### [Work to complete]
1) Edit the Eurovision song reviews: copy the part between "Þhordis & Júlí –" and "English version too.", inclusive, replacing "chemistry" with "rapport".
2) In the Eurovision song reviews, which song is named the best ever Eurovision country song?

### [Text section]
● ● ●

Don’t let this put you off, but this is basically a 21st century Pat Benatar power ballad. If you want a bracing Nordic electro blast then this is it. If you have worn out your 3rd copy of Robyn’s Body Talk then this is for you. If you want to see a grown woman covered in sick tattoos sing the heck out of an ambivalent cybernetic love song then this is your jam. If you like syncopated vocal lines and big mountains made of synths and breathy backing vocals then step this way. Huge potential goosebumps whether it is in Icelandic or English. Top five in Kyiv. (Disclaimer: I also said that about Hear Them Calling)  


Þhordis & Júlí – Heim til þín/Get Back Home

Modern country & western is becoming one of those genres that you can safely get away with at Eurovision. Of course, the best ever Eurovision country song is Texas Lightning’s No No Never, with Calm After The Storm a reasonably distant second. This is a song much more from the mould that gave us Monica & Vaidas from Lithuania singing This Time, and as such the success of this song will depend hugely on the on-stage chemistry between Þhordis & Júlí. If we ship it, they might find themselves on the way to Kyiv, and probably doing the English version too.

Dadi Freyr Petursson – Hvað með það?/Is This Love?

Another song aimed straight at my heart. This is an ADORABLE song about two introverts skirting the narrow line between failure and success when flirting. Dadi looks like a super sweet long haired nerd who knows his way around a Moog – check out this video from his other project Mixophrygian. Like I say, targeted straight at my heart. I’d hope to stage this with him doing a bit of stage interaction with the backing singer who is playing the part of the girl in the song, and have them both dressed as if they are wallflowers at indie discos. Cardigans, DMs, shy looks from under their respective fringes. If it wins, send it in English, But it won’t win Songvakeppnin. We can’t have nice things like this.

I have no idea if anyone else would like this, but part of the joy of National Final season is that there’s always something for everyone. Especially, there’s always something for me from Iceland.

Runar Eff – Mér við hlið/Make Your Way Back Home

Iceland are particularly good at powerful ballads where big men display their sensitive sides. This is one of those – it builds like 2016’s Sound of Silence and has just enough of both chiming guitars and stuttering synths to please both the Michał Szpak and Sanna Nielsen camps of balladry respectively. I am not as keen on it as I am on some of the other songs, and I would say that it doesn’t really matter if it is in English or Icelandic. It’s a nice listen.

● ● ●

### [Data shown]
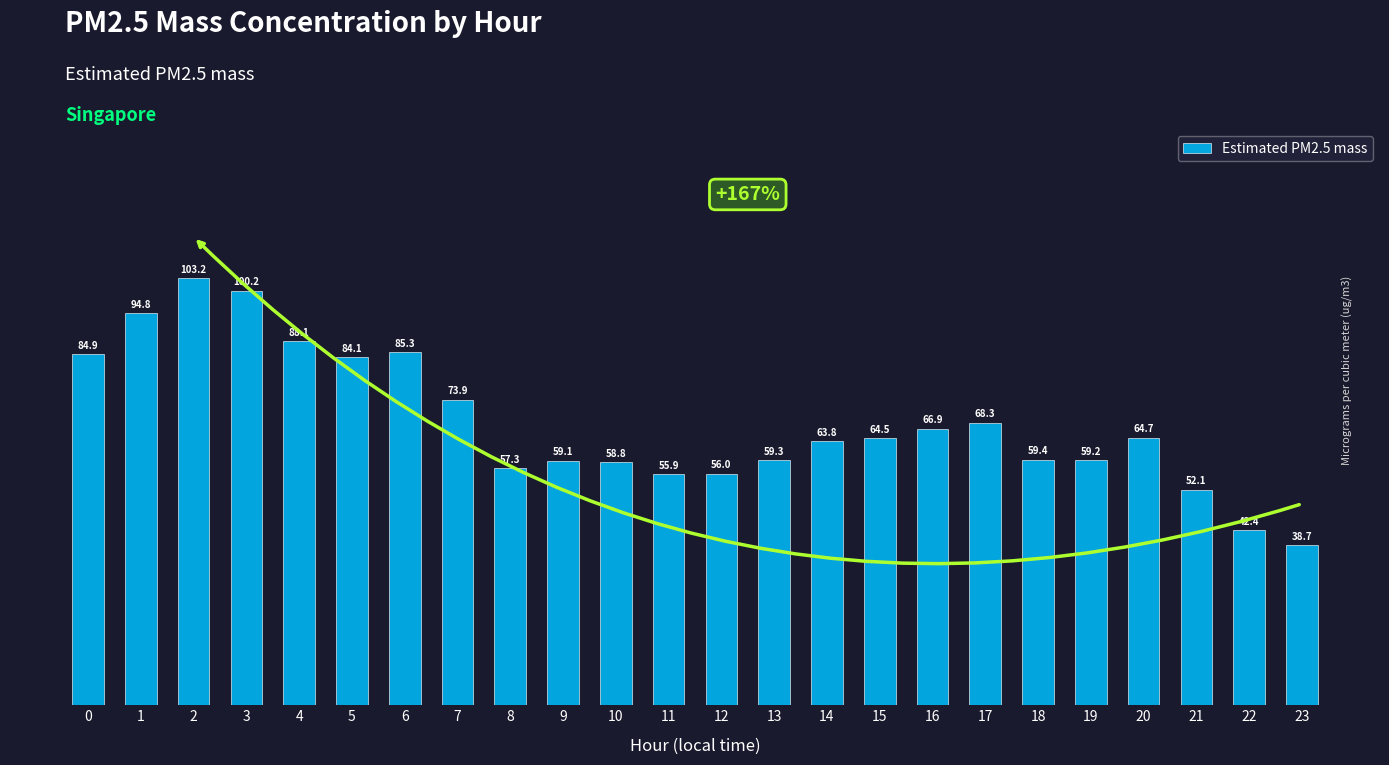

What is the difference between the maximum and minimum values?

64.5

● ● ●

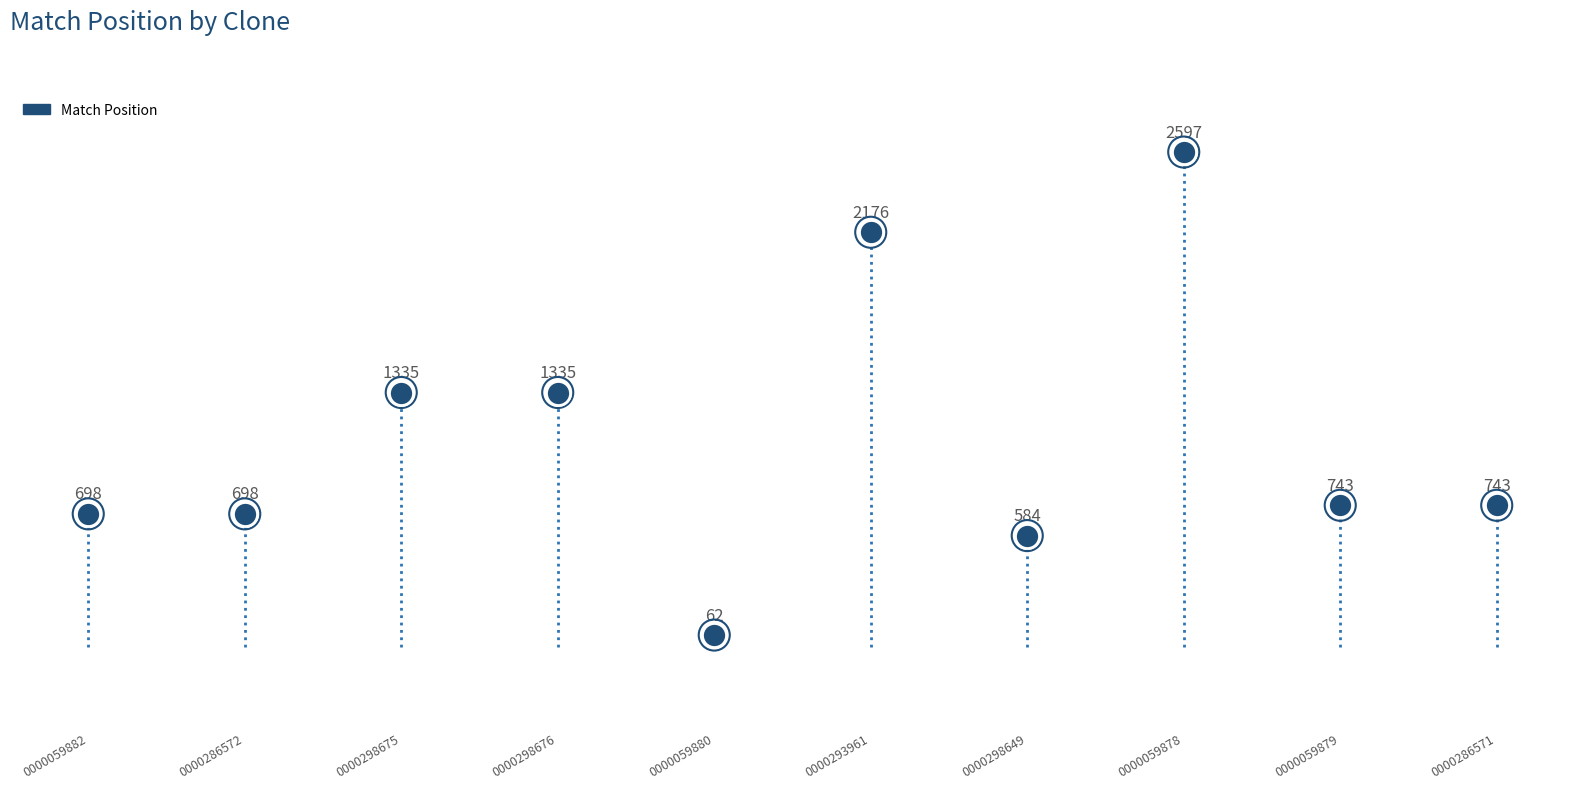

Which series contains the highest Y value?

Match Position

● ● ●

### [Problem solutions]
1)
Þhordis & Júlí – Heim til þín/Get Back Home

Modern country & western is becoming one of those genres that you can safely get away with at Eurovision. Of course, the best ever Eurovision country song is Texas Lightning’s No No Never, with Calm After The Storm a reasonably distant second. This is a song much more from the mould that gave us Monica & Vaidas from Lithuania singing This Time, and as such the success of this song will depend hugely on the on-stage rapport between Þhordis & Júlí. If we ship it, they might find themselves on the way to Kyiv, and probably doing the English version too.

2) Texas Lightning's No No Never